“Fairies can do anything!” declared Millicent. “Caroline knows all about them. Let’s go out in the yard where she is sitting with her sewing and get her to tell us a fairy story.”

“Run along,” said Mrs. Freeman. “You see you need not stay in to sew, since the seams are stitched.”

Anne actually forgot “Martha Stoddard,” so that when she jumped up to follow Millicent the wooden doll fell to the floor without either Anne or Millicent heeding it.

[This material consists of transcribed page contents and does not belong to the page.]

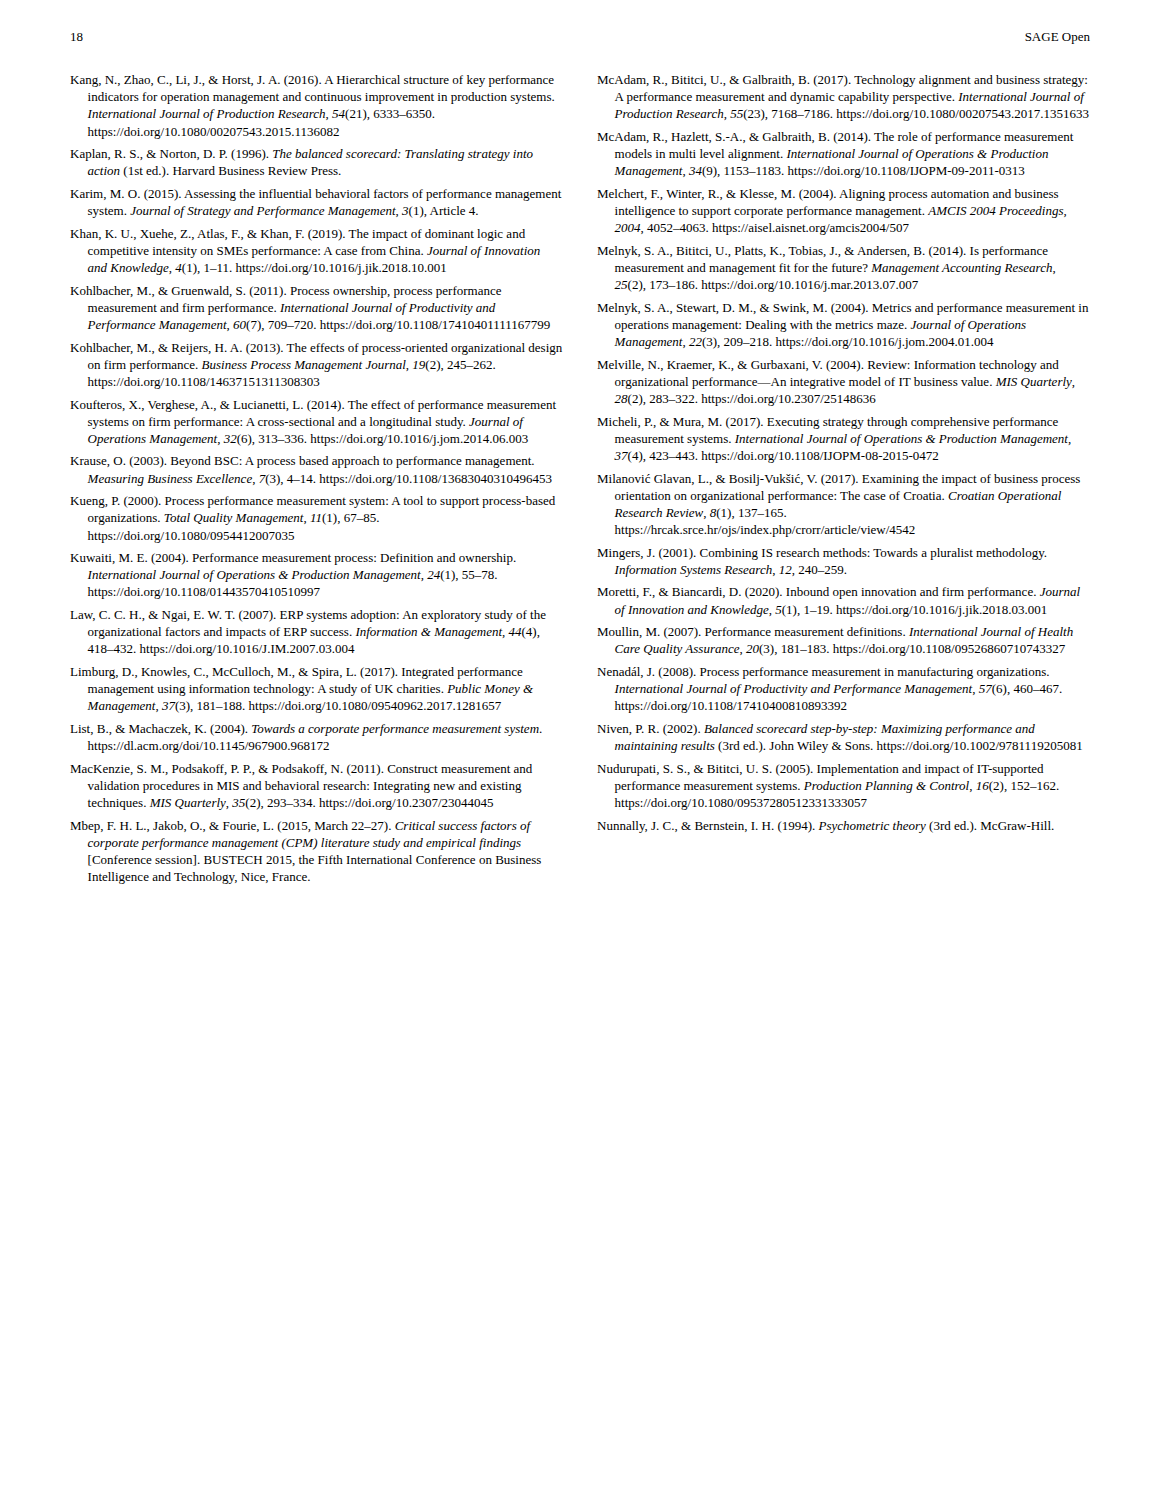18 SAGE Open
Kang, N., Zhao, C., Li, J., & Horst, J. A. (2016). A Hierarchical structure of key performance indicators for operation management and continuous improvement in production systems. International Journal of Production Research, 54(21), 6333–6350. https://doi.org/10.1080/00207543.2015.1136082
Kaplan, R. S., & Norton, D. P. (1996). The balanced scorecard: Translating strategy into action (1st ed.). Harvard Business Review Press.
Karim, M. O. (2015). Assessing the influential behavioral factors of performance management system. Journal of Strategy and Performance Management, 3(1), Article 4.
Khan, K. U., Xuehe, Z., Atlas, F., & Khan, F. (2019). The impact of dominant logic and competitive intensity on SMEs performance: A case from China. Journal of Innovation and Knowledge, 4(1), 1–11. https://doi.org/10.1016/j.jik.2018.10.001
Kohlbacher, M., & Gruenwald, S. (2011). Process ownership, process performance measurement and firm performance. International Journal of Productivity and Performance Management, 60(7), 709–720. https://doi.org/10.1108/17410401111167799
Kohlbacher, M., & Reijers, H. A. (2013). The effects of process-oriented organizational design on firm performance. Business Process Management Journal, 19(2), 245–262. https://doi.org/10.1108/14637151311308303
Koufteros, X., Verghese, A., & Lucianetti, L. (2014). The effect of performance measurement systems on firm performance: A cross-sectional and a longitudinal study. Journal of Operations Management, 32(6), 313–336. https://doi.org/10.1016/j.jom.2014.06.003
Krause, O. (2003). Beyond BSC: A process based approach to performance management. Measuring Business Excellence, 7(3), 4–14. https://doi.org/10.1108/13683040310496453
Kueng, P. (2000). Process performance measurement system: A tool to support process-based organizations. Total Quality Management, 11(1), 67–85. https://doi.org/10.1080/0954412007035
Kuwaiti, M. E. (2004). Performance measurement process: Definition and ownership. International Journal of Operations & Production Management, 24(1), 55–78. https://doi.org/10.1108/01443570410510997
Law, C. C. H., & Ngai, E. W. T. (2007). ERP systems adoption: An exploratory study of the organizational factors and impacts of ERP success. Information & Management, 44(4), 418–432. https://doi.org/10.1016/J.IM.2007.03.004
Limburg, D., Knowles, C., McCulloch, M., & Spira, L. (2017). Integrated performance management using information technology: A study of UK charities. Public Money & Management, 37(3), 181–188. https://doi.org/10.1080/09540962.2017.1281657
List, B., & Machaczek, K. (2004). Towards a corporate performance measurement system. https://dl.acm.org/doi/10.1145/967900.968172
MacKenzie, S. M., Podsakoff, P. P., & Podsakoff, N. (2011). Construct measurement and validation procedures in MIS and behavioral research: Integrating new and existing techniques. MIS Quarterly, 35(2), 293–334. https://doi.org/10.2307/23044045
Mbep, F. H. L., Jakob, O., & Fourie, L. (2015, March 22–27). Critical success factors of corporate performance management (CPM) literature study and empirical findings [Conference session]. BUSTECH 2015, the Fifth International Conference on Business Intelligence and Technology, Nice, France.
McAdam, R., Bititci, U., & Galbraith, B. (2017). Technology alignment and business strategy: A performance measurement and dynamic capability perspective. International Journal of Production Research, 55(23), 7168–7186. https://doi.org/10.1080/00207543.2017.1351633
McAdam, R., Hazlett, S.-A., & Galbraith, B. (2014). The role of performance measurement models in multi level alignment. International Journal of Operations & Production Management, 34(9), 1153–1183. https://doi.org/10.1108/IJOPM-09-2011-0313
Melchert, F., Winter, R., & Klesse, M. (2004). Aligning process automation and business intelligence to support corporate performance management. AMCIS 2004 Proceedings, 2004, 4052–4063. https://aisel.aisnet.org/amcis2004/507
Melnyk, S. A., Bititci, U., Platts, K., Tobias, J., & Andersen, B. (2014). Is performance measurement and management fit for the future? Management Accounting Research, 25(2), 173–186. https://doi.org/10.1016/j.mar.2013.07.007
Melnyk, S. A., Stewart, D. M., & Swink, M. (2004). Metrics and performance measurement in operations management: Dealing with the metrics maze. Journal of Operations Management, 22(3), 209–218. https://doi.org/10.1016/j.jom.2004.01.004
Melville, N., Kraemer, K., & Gurbaxani, V. (2004). Review: Information technology and organizational performance—An integrative model of IT business value. MIS Quarterly, 28(2), 283–322. https://doi.org/10.2307/25148636
Micheli, P., & Mura, M. (2017). Executing strategy through comprehensive performance measurement systems. International Journal of Operations & Production Management, 37(4), 423–443. https://doi.org/10.1108/IJOPM-08-2015-0472
Milanović Glavan, L., & Bosilj-Vukšić, V. (2017). Examining the impact of business process orientation on organizational performance: The case of Croatia. Croatian Operational Research Review, 8(1), 137–165. https://hrcak.srce.hr/ojs/index.php/crorr/article/view/4542
Mingers, J. (2001). Combining IS research methods: Towards a pluralist methodology. Information Systems Research, 12, 240–259.
Moretti, F., & Biancardi, D. (2020). Inbound open innovation and firm performance. Journal of Innovation and Knowledge, 5(1), 1–19. https://doi.org/10.1016/j.jik.2018.03.001
Moullin, M. (2007). Performance measurement definitions. International Journal of Health Care Quality Assurance, 20(3), 181–183. https://doi.org/10.1108/09526860710743327
Nenadál, J. (2008). Process performance measurement in manufacturing organizations. International Journal of Productivity and Performance Management, 57(6), 460–467. https://doi.org/10.1108/17410400810893392
Niven, P. R. (2002). Balanced scorecard step-by-step: Maximizing performance and maintaining results (3rd ed.). John Wiley & Sons. https://doi.org/10.1002/9781119205081
Nudurupati, S. S., & Bititci, U. S. (2005). Implementation and impact of IT-supported performance measurement systems. Production Planning & Control, 16(2), 152–162. https://doi.org/10.1080/09537280512331333057
Nunnally, J. C., & Bernstein, I. H. (1994). Psychometric theory (3rd ed.). McGraw-Hill.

Rose smiled as she picked it up. “Fairies are useful little people sometimes,” she said to her mother.

The days went very rapidly. Every morning Anne helped Rose with the household work, and sewed on the garments Mrs. Freeman basted for her. Every day, too, she wrote in the book for Aunt Martha. Rose made tiny sketches on many pages: of a wasp’s nest, of Anne riding “Range,” of Aunt Anne Rose; and here and there were little landscapes. Anne had made up her mind to let Millicent keep the wooden doll, but she sometimes wished that she had left “Martha Stoddard” safe at home in Province Town.

Beside the work there were games of bowls on the green back of the house, and pleasant walks about the town. Rose and Anne had made several visits to Mistress Mason, and Anne had already purchased a fine pewter pitcher to take home to Aunt Martha, and was knitting a warm scarf for Uncle Enos. She had not spent all of her money, and planned to buy a wonderful blue silk sash, which Mistress Mason had shown the girls on one of their visits, as a gift for Amanda. She had sent a letter to Aunt Martha Stoddard by a Province Town fisherman known to the Freemans, and the time was near when “The Yankee Hero,” of which Anne’s father was first mate, was due in Boston.

“Like as not your father’s vessel will bring a fine prize into harbor,” Frederick said one morning as he and Anne were teaching Millicent to bowl, “unless some English frigate has captured her,” he added.

All up and down the coast English vessels were on the alert to seize American ships; but the American vessels were also on the outlook and had captured many of the enemy’s ships.

“They’ll not capture ‘The Yankee Hero,’” declared Anne. “She’s sailed by Province Town sailors,” and Anne gave her head a little toss, as if to say that Province Town sailors were the best in the world, as she indeed thought they were.

Frederick laughed pleasantly. “You think a good deal of that old sand heap,” he replied.